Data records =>

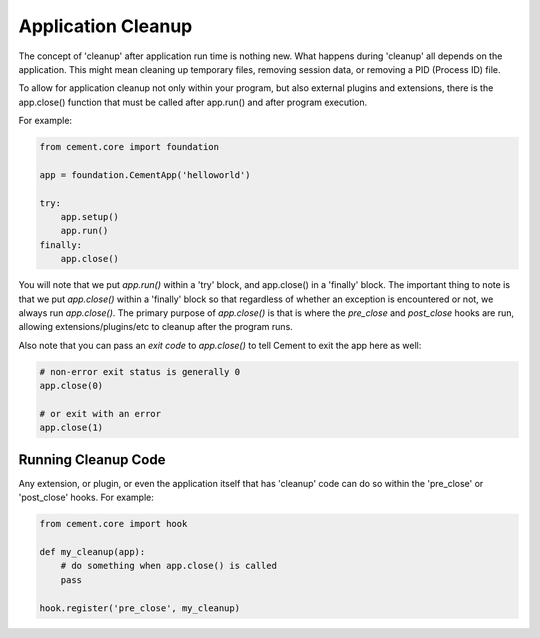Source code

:Application Cleanup
===================

The concept of 'cleanup' after application run time is nothing new.  What
happens during 'cleanup' all depends on the application.  This might mean
cleaning up temporary files, removing session data, or removing a PID
(Process ID) file.

To allow for application cleanup not only within your program, but also
external plugins and extensions, there is the app.close() function that must
be called after app.run() and after program execution.

For example:

.. code-block:: python

    from cement.core import foundation

    app = foundation.CementApp('helloworld')

    try:
        app.setup()
        app.run()
    finally:
        app.close()


You will note that we put `app.run()` within a 'try' block, and app.close() in
a 'finally' block.  The important thing to note is that we put `app.close()`
within a 'finally' block so that regardless of whether an exception is
encountered or not, we always run `app.close()`.  The primary purpose of
`app.close()` is that is where the `pre_close` and `post_close` hooks are run,
allowing extensions/plugins/etc to cleanup after the program runs.

Also note that you can pass an `exit code` to `app.close()` to tell Cement
to exit the app here as well:

.. code-block:: python

    # non-error exit status is generally 0
    app.close(0)

    # or exit with an error
    app.close(1)


Running Cleanup Code
--------------------

Any extension, or plugin, or even the application itself that has 'cleanup'
code can do so within the 'pre_close' or 'post_close' hooks.  For example:

.. code-block:: python

    from cement.core import hook

    def my_cleanup(app):
        # do something when app.close() is called
        pass

    hook.register('pre_close', my_cleanup)
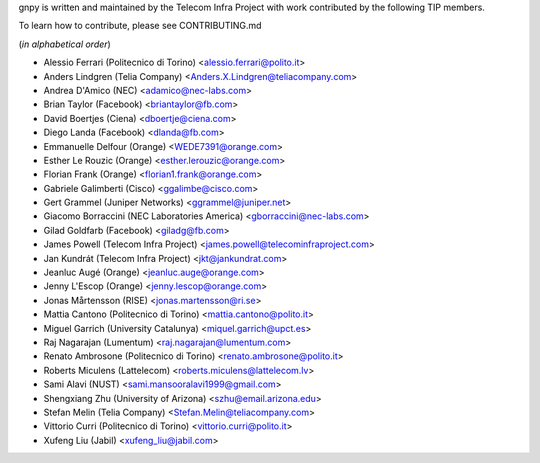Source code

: gnpy is written and maintained by the Telecom Infra Project with work
contributed by the following TIP members.

To learn how to contribute, please see CONTRIBUTING.md

(*in alphabetical order*)

- Alessio Ferrari (Politecnico di Torino) <alessio.ferrari@polito.it>
- Anders Lindgren (Telia Company) <Anders.X.Lindgren@teliacompany.com>
- Andrea D'Amico (NEC) <adamico@nec-labs.com>
- Brian Taylor (Facebook) <briantaylor@fb.com>
- David Boertjes (Ciena) <dboertje@ciena.com>
- Diego Landa (Facebook) <dlanda@fb.com>
- Emmanuelle Delfour (Orange) <WEDE7391@orange.com>
- Esther Le Rouzic (Orange) <esther.lerouzic@orange.com>
- Florian Frank (Orange) <florian1.frank@orange.com>
- Gabriele Galimberti (Cisco) <ggalimbe@cisco.com>
- Gert Grammel (Juniper Networks) <ggrammel@juniper.net>
- Giacomo Borraccini (NEC Laboratories America) <gborraccini@nec-labs.com>
- Gilad Goldfarb (Facebook) <giladg@fb.com>
- James Powell (Telecom Infra Project) <james.powell@telecominfraproject.com>
- Jan Kundrát (Telecom Infra Project) <jkt@jankundrat.com>
- Jeanluc Augé (Orange) <jeanluc.auge@orange.com>
- Jenny L'Escop (Orange) <jenny.lescop@orange.com>
- Jonas Mårtensson (RISE) <jonas.martensson@ri.se>
- Mattia Cantono (Politecnico di Torino) <mattia.cantono@polito.it>
- Miguel Garrich (University Catalunya) <miquel.garrich@upct.es>
- Raj Nagarajan (Lumentum) <raj.nagarajan@lumentum.com>
- Renato Ambrosone (Politecnico di Torino) <renato.ambrosone@polito.it>
- Roberts Miculens (Lattelecom) <roberts.miculens@lattelecom.lv>
- Sami Alavi (NUST) <sami.mansooralavi1999@gmail.com>
- Shengxiang Zhu (University of Arizona) <szhu@email.arizona.edu>
- Stefan Melin (Telia Company) <Stefan.Melin@teliacompany.com>
- Vittorio Curri (Politecnico di Torino) <vittorio.curri@polito.it>
- Xufeng Liu (Jabil) <xufeng_liu@jabil.com>
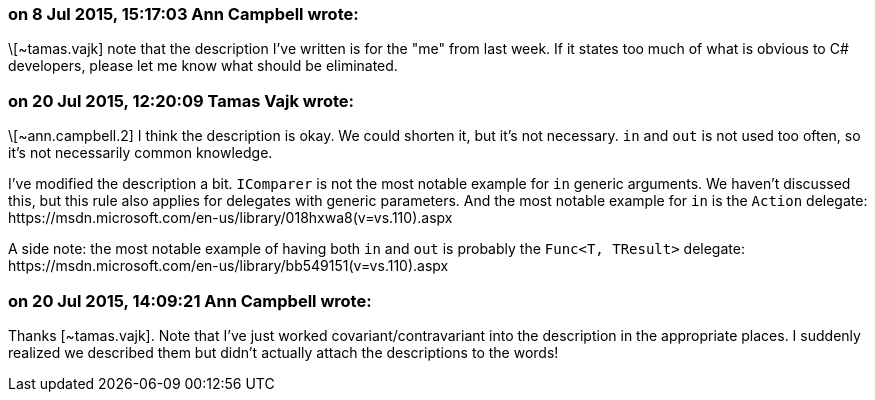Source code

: === on 8 Jul 2015, 15:17:03 Ann Campbell wrote:
\[~tamas.vajk] note that the description I've written is for the "me" from last week. If it states too much of what is obvious to C# developers, please let me know what should be eliminated.

=== on 20 Jul 2015, 12:20:09 Tamas Vajk wrote:
\[~ann.campbell.2] I think the description is okay. We could shorten it, but it's not necessary. ``++in++`` and ``++out++`` is not used too often, so it's not necessarily common knowledge.


I've modified the description a bit. ``++IComparer++`` is not the most notable example for ``++in++`` generic arguments. We haven't discussed this, but this rule also applies for delegates with generic parameters. And the most notable example for ``++in++`` is the ``++Action++`` delegate: \https://msdn.microsoft.com/en-us/library/018hxwa8(v=vs.110).aspx


A side note: the most notable example of having both ``++in++`` and ``++out++`` is probably the ``++Func<T, TResult>++`` delegate: \https://msdn.microsoft.com/en-us/library/bb549151(v=vs.110).aspx

=== on 20 Jul 2015, 14:09:21 Ann Campbell wrote:
Thanks [~tamas.vajk]. Note that I've just worked covariant/contravariant into the description in the appropriate places. I suddenly realized we described them but didn't actually attach the descriptions to the words!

What needs to be done =>
Looking at the entries above, count the lines that contain "Orange" and answer with only the number.

Response to the exercise =>
5